Полная версия
Ораторское искусство с комментариями и иллюстрациями
Что же касается тех, которые оспаривают мою прикосновенность к аттическому стилю, сами не выдавая себя за ораторов, – то, если они обладают чуткостью уха и тонкостью суждения, их можно привлечь в качестве критиков на тех условиях, на каких при оценке картины привлекают также и тех, которые, не будучи живописцами, умеют, однако, здраво судить о живописи.
Здраво – в оригинале буквально: «с некоторой находчивостью»; имеется в виду умение зрителей понимать не только что изображено, но и как изображено, как устроено само ремесло. Цицерон говорит о способности слушателей, не учившихся ораторскому мастерству, познавать существенные особенности аттического стиля.
Если же все их знание состоит в их неспособности поддаваться обаянию речи и им поэтому не нравится высокий и роскошный слог, то пусть они так и говорят, что они требуют от оратора лишь тонкости и гладкости рассуждения и не признают величавой и прекрасной речи. Но пусть они перестанут называть ораторов тонких единственными представителями аттического, т. е. здорового и чистого, стиля; речь при всей своей чистоте торжественная, прекрасная и обильная, тоже свойственна Аттикам.
Гладкость – в риторике не столько ровное изложение, сколько отсутствие украшений, привлекающих внимание и мешающих сосредоточиться на теме слушателям, у которых плохо развиты воображение и эмпатия, которые не умеют «поддаваться обаянию речи».
Но и помимо того: если нам предстоит выбор между речью только удовлетворительной и речью, возбуждающей кроме удовлетворения еще и восторг, – может ли наш ответ быть сомнительным? Это касается уже не вопроса об аттическом, а вопроса об идеальном красноречии.
А так как лучшие из греческих ораторов были афинские, их же глава несомненно, Демосфен, то отсюда следует, что тот, кто воспроизведет стиль Демосфена, будет заодно и самым аттическим и наилучшим оратором. <…>
Оратор
<…> Ибо что может быть тяжелее, чем решить, каков лучший образ и как бы лучший облик речи, когда славные ораторы так не похожи друг на друга? <…> Итак, ты все чаще меня спрашиваешь, какой род красноречия нравится мне больше всех и каким я представляю себе то красноречие, к которому ничего уже нельзя прибавить, которое я считаю высшим и совершеннейшим? Но тут я боюсь, что если я выполню то, чего ты хочешь, и обрисую такого оратора, какого ты ищешь, этим я ослаблю усилие многих, кто в бессилии отчаянья откажется посягать на то, чего не надеется достигнуть.
Образ (species) – обычный для Цицерона перевод греческого слова «идея», внешний вид, образец. Здесь приобретает еще оттенок «замысел», «проект», в отличие от «облика» (figura, перевод греческого слова «схема»), что можно было бы понять и как «конструкцию» речи, и как производимое ей «впечатление». Тем самым в начале трактата поставлен вопрос, что лучший замысел непременно получит – и должен получить – лучшее воплощение, причем о замысле говорить несколько проще, чем о воплощении.

- **Исходные данные**
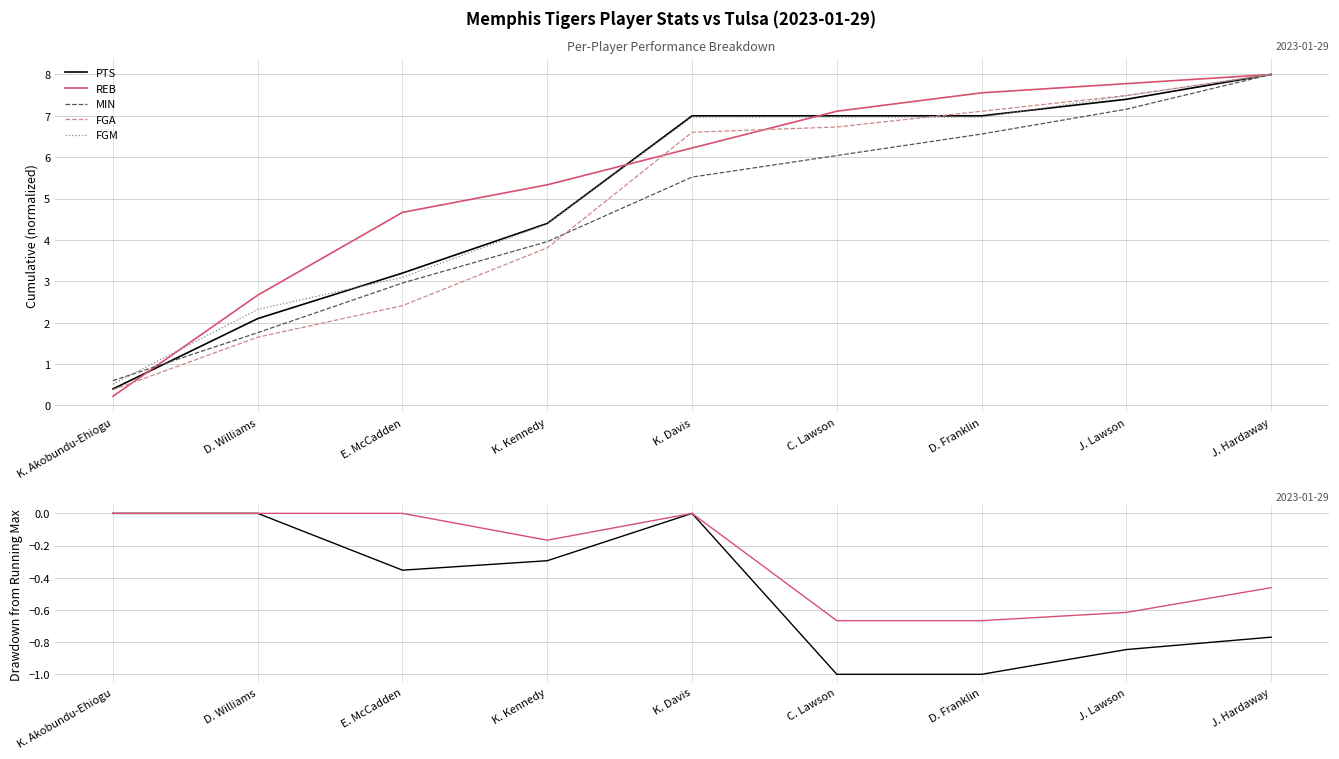

How many data points in FGA are above 6?

5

- **Порядок работы**
A – Согласуются ли с фрагментом об ораторском искусстве утверждения (i), (ii) и (iii)? Для каждого ответьте «да» или «нет» и дословно приведите решающие слова фрагмента. (i) Согласно комментарию, «гладкость» в риторике означает прежде всего отсутствие украшений. (ii) Главой лучших греческих ораторов назван Демосфен. (iii) Слово «образ» (species) у Цицерона переводит греческое слово «схема».
B – Продолжите фрагмент об ораторском искусстве, начав сразу после его последней фразы.

- **Ответы к заданиям**
A –
(i) Да: «не столько ровное изложение, сколько отсутствие украшений».
(ii) Да: «их же глава несомненно, Демосфен».
(iii) Нет: «обычный для Цицерона перевод греческого слова „идея“».

B –
Но по справедливости, на все должны посягать все те, в ком есть желание прийти к цели великой и достойной великих усилий. А у кого не хватит природных данных или силы выдающегося дарования или кто будет недостаточно просвещен изучением великих наук, пусть и он идет по тому пути, по какому сможет, ибо если стремиться стать первым, то не позорно быть и вторым и третьим.
Дарование (ingenium) – врожденные способности, например сообразительность или хорошее воображение, в отличие от природных данных, таких как громкий голос или легкость движений.
Великие науки – так Цицерон называет риторику, потому что она требует долгого времени движения к совершенству и немалого опыта политической или судебной деятельности.
Ведь и среди поэтов есть место не одному Гомеру, если говорить о греках, и не одному Архилоху, или Софоклу, или Пиндару, но и вторым после них, и даже тем, кто ниже вторых. Так же и в философии величие Платона не помешало писать Аристотелю, и сам Аристотель своими поистине дивными знаниями и плодовитостью не угасил усердия остальных. <…> Поэтому тем, кто посвятил себя изучению красноречия, незачем терять надежду или ослаблять усердие: даже в достижимости совершенства не следует отчаиваться, а в высоких предметах прекрасно и то, что лишь приближается к совершенству.
Высокими предметами Цицерон называет искусства, прежде всего речевые, поэзию и риторику, а также присоединяет к ним философию и изобразительные искусства. Философия способна обращать ум к самым высоким мыслям, а изобразительные искусства – показать недостижимую, ни с чем не сравнимую красоту.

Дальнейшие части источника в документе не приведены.